=== Work task ===
Every line in the entries that holds the word "lines" counts toward the answer, which should be a single number.
Data supplied below:
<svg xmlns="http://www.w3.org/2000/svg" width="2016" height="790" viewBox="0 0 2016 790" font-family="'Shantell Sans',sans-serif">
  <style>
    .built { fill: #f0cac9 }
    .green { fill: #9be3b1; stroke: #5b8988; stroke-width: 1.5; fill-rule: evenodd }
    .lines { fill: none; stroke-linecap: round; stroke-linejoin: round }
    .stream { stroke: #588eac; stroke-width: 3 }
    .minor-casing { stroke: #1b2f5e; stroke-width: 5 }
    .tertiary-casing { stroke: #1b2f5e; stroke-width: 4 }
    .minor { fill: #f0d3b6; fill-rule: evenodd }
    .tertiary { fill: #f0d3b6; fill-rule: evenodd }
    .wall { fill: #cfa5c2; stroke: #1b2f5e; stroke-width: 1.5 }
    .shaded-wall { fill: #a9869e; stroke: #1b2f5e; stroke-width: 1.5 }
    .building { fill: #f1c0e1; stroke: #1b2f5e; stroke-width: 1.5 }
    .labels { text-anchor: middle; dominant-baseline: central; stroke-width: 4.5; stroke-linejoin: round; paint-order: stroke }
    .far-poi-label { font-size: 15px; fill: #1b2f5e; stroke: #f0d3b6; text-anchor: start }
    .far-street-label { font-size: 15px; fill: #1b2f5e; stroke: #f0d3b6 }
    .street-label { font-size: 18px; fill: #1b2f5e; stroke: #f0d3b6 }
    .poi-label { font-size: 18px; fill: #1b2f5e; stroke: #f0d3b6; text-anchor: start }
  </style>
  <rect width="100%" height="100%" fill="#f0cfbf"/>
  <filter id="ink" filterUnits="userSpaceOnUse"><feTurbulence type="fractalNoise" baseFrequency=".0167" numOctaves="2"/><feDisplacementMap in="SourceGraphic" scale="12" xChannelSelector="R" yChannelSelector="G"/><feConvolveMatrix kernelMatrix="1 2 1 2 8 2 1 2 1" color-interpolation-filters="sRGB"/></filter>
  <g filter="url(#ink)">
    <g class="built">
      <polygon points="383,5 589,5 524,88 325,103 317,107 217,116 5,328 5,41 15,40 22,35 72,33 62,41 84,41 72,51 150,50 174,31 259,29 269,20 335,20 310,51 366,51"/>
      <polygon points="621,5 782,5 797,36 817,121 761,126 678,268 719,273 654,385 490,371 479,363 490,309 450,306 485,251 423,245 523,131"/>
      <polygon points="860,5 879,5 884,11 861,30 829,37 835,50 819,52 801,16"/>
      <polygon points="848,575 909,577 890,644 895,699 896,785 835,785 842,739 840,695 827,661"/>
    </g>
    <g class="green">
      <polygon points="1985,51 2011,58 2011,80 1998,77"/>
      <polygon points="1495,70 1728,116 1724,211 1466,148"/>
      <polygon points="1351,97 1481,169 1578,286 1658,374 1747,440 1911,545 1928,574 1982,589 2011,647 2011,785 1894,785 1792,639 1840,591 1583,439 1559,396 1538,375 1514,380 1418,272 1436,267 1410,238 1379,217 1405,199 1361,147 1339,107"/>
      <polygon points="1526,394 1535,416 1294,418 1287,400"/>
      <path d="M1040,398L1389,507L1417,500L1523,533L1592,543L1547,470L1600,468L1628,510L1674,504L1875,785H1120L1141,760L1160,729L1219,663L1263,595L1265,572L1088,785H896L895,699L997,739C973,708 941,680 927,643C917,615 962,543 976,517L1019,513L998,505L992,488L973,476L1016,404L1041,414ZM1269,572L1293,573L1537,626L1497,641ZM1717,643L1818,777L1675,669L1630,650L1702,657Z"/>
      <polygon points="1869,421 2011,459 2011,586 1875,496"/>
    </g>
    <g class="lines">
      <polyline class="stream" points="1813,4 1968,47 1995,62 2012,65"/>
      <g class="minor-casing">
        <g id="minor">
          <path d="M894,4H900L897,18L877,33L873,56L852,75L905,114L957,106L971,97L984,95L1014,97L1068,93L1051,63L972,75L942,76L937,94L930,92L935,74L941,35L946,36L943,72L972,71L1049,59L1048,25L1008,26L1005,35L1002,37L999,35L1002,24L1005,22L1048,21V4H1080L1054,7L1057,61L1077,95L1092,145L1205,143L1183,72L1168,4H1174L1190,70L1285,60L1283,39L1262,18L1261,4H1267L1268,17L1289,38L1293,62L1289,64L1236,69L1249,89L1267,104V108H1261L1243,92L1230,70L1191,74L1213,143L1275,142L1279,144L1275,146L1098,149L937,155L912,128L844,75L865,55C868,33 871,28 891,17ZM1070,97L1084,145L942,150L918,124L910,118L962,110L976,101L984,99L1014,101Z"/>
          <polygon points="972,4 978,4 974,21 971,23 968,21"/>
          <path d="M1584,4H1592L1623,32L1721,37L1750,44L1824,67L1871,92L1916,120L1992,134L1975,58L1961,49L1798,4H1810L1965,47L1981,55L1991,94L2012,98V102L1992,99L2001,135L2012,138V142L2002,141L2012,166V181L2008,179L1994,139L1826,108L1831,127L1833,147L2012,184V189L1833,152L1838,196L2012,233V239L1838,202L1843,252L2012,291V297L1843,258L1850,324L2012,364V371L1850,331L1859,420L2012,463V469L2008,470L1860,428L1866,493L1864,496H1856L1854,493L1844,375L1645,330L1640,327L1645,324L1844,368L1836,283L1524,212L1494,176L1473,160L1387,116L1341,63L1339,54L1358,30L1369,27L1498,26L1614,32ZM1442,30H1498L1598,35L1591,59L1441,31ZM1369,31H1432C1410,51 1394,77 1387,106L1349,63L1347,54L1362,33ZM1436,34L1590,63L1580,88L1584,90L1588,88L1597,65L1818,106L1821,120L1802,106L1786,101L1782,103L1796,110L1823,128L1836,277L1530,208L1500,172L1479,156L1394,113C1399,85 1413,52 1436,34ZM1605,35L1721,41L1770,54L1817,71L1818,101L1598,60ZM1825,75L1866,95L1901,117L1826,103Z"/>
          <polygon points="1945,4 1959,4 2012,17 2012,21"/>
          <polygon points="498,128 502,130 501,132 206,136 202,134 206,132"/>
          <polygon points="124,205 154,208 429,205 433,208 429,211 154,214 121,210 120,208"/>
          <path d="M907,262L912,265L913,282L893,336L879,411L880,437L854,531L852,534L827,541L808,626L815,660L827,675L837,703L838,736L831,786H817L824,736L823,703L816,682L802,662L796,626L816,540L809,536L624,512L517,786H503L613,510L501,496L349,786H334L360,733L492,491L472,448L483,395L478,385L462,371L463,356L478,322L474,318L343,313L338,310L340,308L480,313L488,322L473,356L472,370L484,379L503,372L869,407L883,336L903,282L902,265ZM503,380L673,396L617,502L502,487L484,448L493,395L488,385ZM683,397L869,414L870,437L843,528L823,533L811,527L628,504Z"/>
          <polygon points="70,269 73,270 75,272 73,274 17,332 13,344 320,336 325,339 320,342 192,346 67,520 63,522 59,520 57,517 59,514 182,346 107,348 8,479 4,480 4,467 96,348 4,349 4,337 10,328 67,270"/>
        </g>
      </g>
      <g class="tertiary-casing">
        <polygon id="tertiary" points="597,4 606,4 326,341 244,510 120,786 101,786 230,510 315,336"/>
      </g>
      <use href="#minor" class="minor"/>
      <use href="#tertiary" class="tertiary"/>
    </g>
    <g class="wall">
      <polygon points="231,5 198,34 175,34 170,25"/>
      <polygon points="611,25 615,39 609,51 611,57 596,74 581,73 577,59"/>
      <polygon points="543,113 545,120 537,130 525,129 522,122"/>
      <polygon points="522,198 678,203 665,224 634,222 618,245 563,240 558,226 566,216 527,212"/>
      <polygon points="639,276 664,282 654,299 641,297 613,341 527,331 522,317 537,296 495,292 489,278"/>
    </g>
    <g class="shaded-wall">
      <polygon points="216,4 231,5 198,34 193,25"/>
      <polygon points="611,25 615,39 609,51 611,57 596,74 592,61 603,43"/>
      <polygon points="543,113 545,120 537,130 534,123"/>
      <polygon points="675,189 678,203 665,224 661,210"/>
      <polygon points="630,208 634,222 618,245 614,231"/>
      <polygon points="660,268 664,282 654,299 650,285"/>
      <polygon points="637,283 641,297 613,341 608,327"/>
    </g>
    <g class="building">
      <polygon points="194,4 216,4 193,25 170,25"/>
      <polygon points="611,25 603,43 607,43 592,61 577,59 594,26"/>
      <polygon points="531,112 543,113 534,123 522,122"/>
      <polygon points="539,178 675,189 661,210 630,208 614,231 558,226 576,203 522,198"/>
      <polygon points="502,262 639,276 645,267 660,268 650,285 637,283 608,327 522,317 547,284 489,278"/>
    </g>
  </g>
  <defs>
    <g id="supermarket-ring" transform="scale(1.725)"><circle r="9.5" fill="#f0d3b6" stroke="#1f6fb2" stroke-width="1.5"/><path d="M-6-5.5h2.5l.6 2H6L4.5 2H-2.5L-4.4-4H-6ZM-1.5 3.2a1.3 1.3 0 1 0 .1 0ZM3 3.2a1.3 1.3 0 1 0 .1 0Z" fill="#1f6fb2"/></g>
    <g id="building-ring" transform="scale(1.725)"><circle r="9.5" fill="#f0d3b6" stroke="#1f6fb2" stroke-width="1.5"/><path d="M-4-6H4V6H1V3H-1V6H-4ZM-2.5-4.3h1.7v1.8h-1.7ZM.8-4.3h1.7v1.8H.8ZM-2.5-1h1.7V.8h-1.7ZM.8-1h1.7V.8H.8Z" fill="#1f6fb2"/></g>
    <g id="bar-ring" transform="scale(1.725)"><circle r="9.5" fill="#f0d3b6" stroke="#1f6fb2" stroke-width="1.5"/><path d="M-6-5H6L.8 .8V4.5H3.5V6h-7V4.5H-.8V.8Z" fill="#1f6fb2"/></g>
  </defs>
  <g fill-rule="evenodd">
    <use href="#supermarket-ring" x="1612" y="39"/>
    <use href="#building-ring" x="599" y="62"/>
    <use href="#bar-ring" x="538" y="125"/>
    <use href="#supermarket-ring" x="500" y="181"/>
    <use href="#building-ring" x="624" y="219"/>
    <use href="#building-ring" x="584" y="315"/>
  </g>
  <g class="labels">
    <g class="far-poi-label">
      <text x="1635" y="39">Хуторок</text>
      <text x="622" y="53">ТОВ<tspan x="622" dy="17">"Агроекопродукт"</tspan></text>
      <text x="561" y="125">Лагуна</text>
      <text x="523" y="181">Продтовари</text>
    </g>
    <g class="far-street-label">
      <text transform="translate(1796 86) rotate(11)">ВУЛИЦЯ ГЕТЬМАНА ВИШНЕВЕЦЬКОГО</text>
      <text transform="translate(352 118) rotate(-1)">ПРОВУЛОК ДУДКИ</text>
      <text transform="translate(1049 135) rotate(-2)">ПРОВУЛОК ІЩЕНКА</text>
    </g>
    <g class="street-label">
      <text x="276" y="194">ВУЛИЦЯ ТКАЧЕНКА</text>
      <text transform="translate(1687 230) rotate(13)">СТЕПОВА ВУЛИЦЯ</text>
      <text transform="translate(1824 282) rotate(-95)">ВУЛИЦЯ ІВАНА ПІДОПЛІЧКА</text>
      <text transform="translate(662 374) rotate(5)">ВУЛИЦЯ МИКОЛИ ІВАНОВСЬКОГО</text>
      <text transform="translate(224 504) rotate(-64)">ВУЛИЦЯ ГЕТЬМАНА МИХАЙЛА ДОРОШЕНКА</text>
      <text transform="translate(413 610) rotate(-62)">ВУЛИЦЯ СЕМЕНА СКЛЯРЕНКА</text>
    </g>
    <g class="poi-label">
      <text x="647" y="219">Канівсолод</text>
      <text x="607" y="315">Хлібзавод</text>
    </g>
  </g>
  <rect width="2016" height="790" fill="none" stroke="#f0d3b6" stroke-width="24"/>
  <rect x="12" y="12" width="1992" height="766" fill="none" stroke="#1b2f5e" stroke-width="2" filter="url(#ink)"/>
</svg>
End of Data supplied.
=== Response area ===
2